In her recent talk at an Akron Press Club/ Bliss Institute program, Rep.Marcia Fudge covered the entire spectrum of the unfinished business of combatting racism in America. A Democrat who chairs the Congressional Black Caucus, she represents Ohio's new 11th District stretching south from Euclid to Fairlawn - graphic evidence of the liveried Republican map-drawers' free-wheeling ability to redefine the upside of hometown politics.
A compelling speaker, Fudge surveyed the legacy of Martin Luther's King's place in today's world that has met with no more than mixed results in a nation that is more polarized than at any time in a generation.

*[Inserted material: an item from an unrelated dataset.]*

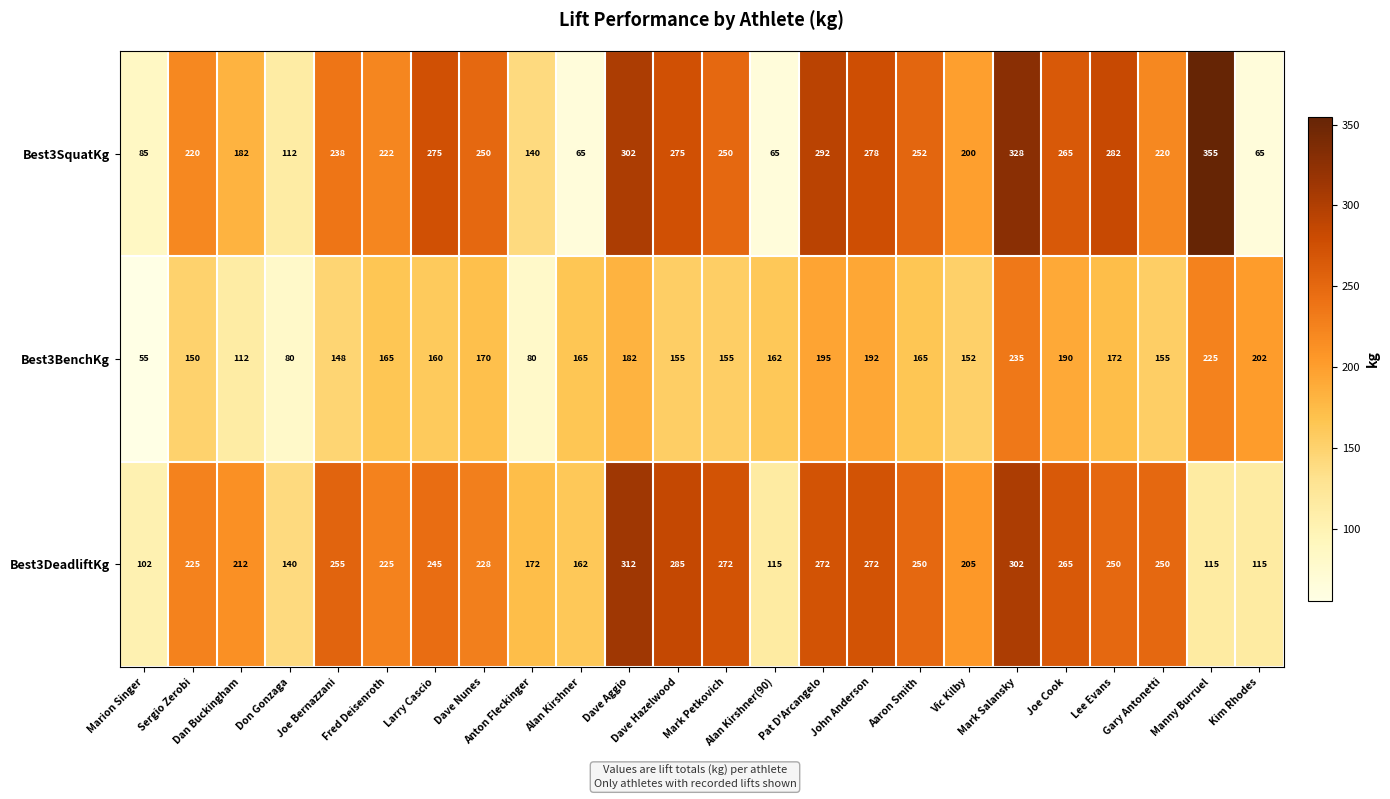

At how many categories does at least one series exceed 236?

14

As we have mentioned many times, the seating of an African-American in the Oval Office has inspired his opponents to the excesses not seen during the two terms served by George Bush. From being the alleged peacemaker with the invasion of Iraq, to the amassing of public debt by a guy who had no inclination to cap it, we allowed Dubya to comfortably enjoy his dream-swept environment.

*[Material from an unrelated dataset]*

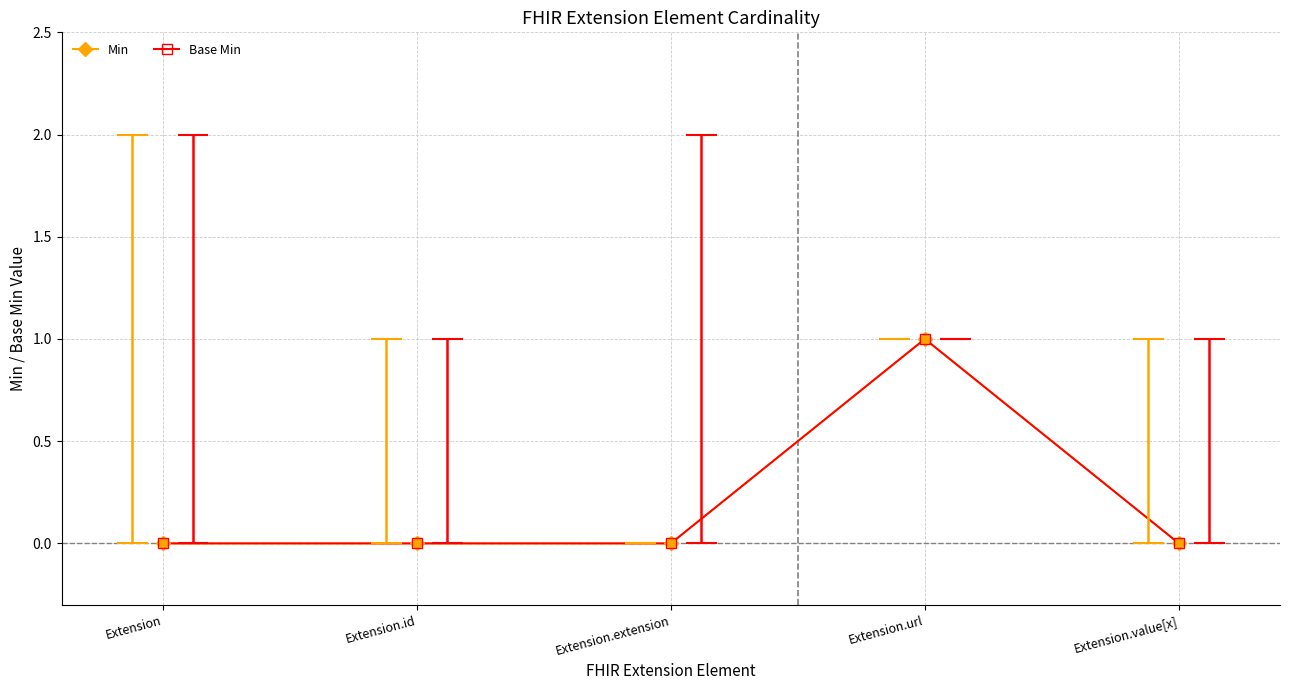

What is the label of the 4th point from the right?

Extension.id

The political right has been so traumatized, in Ohio and elsewhere, by Obama's successive victories so soon after the Civil War, that it has spent a lot of its time determined to have Obama suffer a similar trauma rooted in a disgraceful legacy.

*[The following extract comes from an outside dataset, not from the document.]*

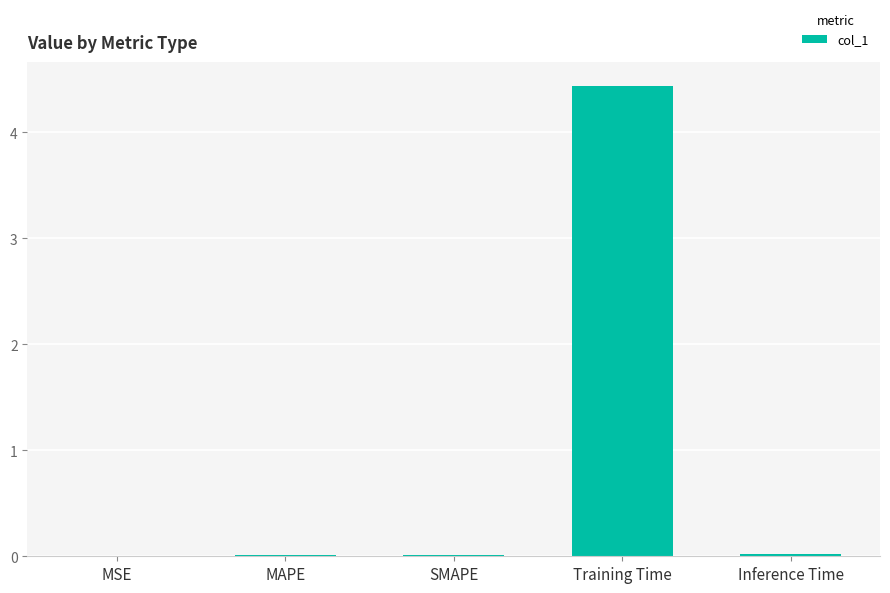

The value at MSE is 0.0. True or false?

True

One of its biggest contracts is called voter repression. And you'd think that by now the Republican public officials who are working deep into the night to purify the vote would at least confess the motives of the their scandalous schemes.
"Cutting back on our voting options has a disproportionate negative effect on certain populations, among them communities of color, urban voters, students, elderly and low income, not just minorities," Fudge told her audience.
There've been too many attempts to stymie the voters with the clumsy efforts of people like Ohio Secretary of State Jon Husted to shape the electoral outcomes according to his party's needs. From cutting back early voting periods, to voter IDs, to shortening voting days to align with business hours, to rearranging precincts - even the failed attempt to blockl third-party candidacies to protect Gov. Kasich in November . Etc. etc etc.
State Sen. Nina Turner, Husted's Democratic opponent this year, summed it up with one word: "Immoral."
Without being tempted to predict the outcome of the November balloting, I can vouch for one absolute that will be a leading issue in the campaigns It's the various ploys, sometimes peddled as eradicating voter fraud (Huh!), that will be driven home on the stump from Cleveland to Cincinnati.
You can take it from there.
Oh. And let the honest votes fall where they may.